Well, if $\frac{1}{2}\|w\|^2$ is the loss function in this case, can we call it quadratic loss function? If so, why the loss function of hard margin SVM becomes regularizer in soft margin SVM and make a change from quadratic loss to hinge loss?
Best Answer
The hinge loss term $\sum_i\max(0,1-y_i(\mathbf{w}^\intercal \mathbf{x}_i+b))$ in soft margin SVM penalizes misclassifications. In hard margin SVM there are, by definition, no misclassifications.
This indeed means that hard margin SVM tries to minimize $\|\mathbf{w}\|^2$. Due to the formulation of the SVM problem, the margin is $2/\|\mathbf{w}\|$. As such, minimizing the norm of $\mathbf{w}$ is geometrically equivalent to maximizing the margin. Exactly what we want!
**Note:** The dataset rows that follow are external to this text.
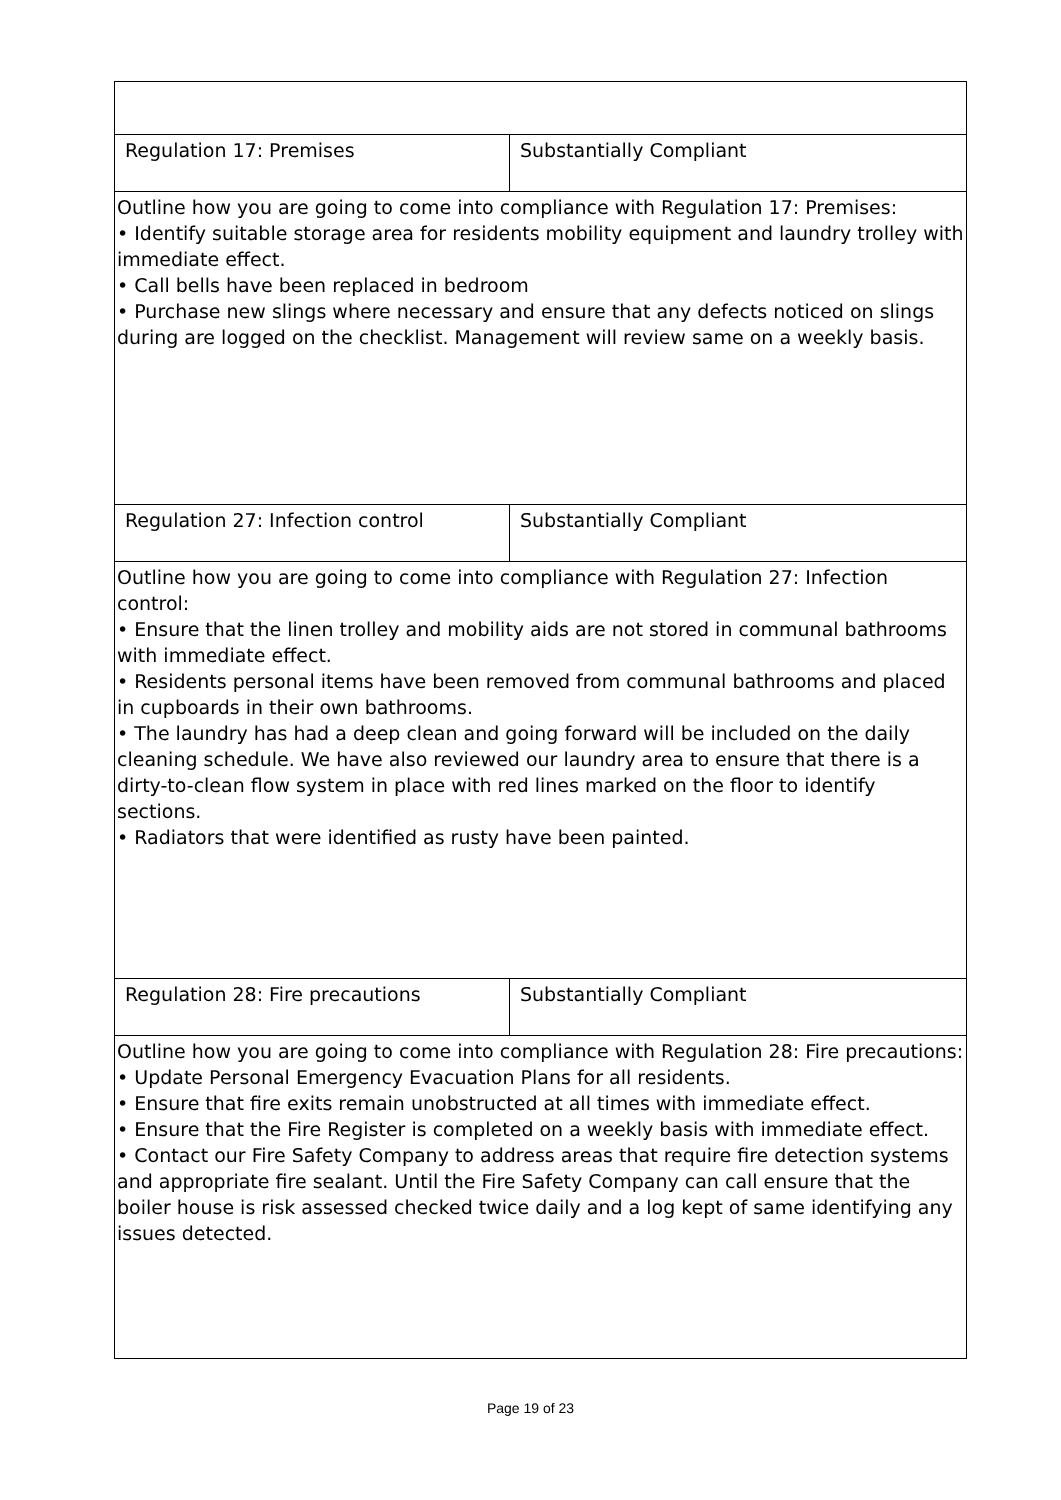| Regulation 17: Premises | Substantially Compliant |
| Outline how you are going to come into compliance with Regulation 17: Premises: • Identify suitable storage area for residents mobility equipment and laundry trolley with immediate effect. • Call bells have been replaced in bedroom • Purchase new slings where necessary and ensure that any defects noticed on slings during are logged on the checklist. Management will review same on a weekly basis. | |
| Regulation 27: Infection control | Substantially Compliant |
| Outline how you are going to come into compliance with Regulation 27: Infection control: • Ensure that the linen trolley and mobility aids are not stored in communal bathrooms with immediate effect. • Residents personal items have been removed from communal bathrooms and placed in cupboards in their own bathrooms. • The laundry has had a deep clean and going forward will be included on the daily cleaning schedule. We have also reviewed our laundry area to ensure that there is a dirty-to-clean flow system in place with red lines marked on the floor to identify sections. • Radiators that were identified as rusty have been painted. | |
| Regulation 28: Fire precautions | Substantially Compliant |
| Outline how you are going to come into compliance with Regulation 28: Fire precautions: • Update Personal Emergency Evacuation Plans for all residents. • Ensure that fire exits remain unobstructed at all times with immediate effect. • Ensure that the Fire Register is completed on a weekly basis with immediate effect. • Contact our Fire Safety Company to address areas that require fire detection systems and appropriate fire sealant. Until the Fire Safety Company can call ensure that the boiler house is risk assessed checked twice daily and a log kept of same identifying any issues detected. | |
Page 19 of 23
Regularization is a technique to avoid overfitting by penalizing large coefficients in the solution vector. In hard margin SVM $\|\mathbf{w}\|^2$ is both the loss function and an $L_2$ regularizer.
In soft-margin SVM, the hinge loss term also acts like a regularizer but on the slack variables instead of $\mathbf{w}$ and in $L_1$ rather than $L_2$. $L_1$ regularization induces sparsity, which is why standard SVM is sparse in terms of support vectors (in contrast to least-squares SVM).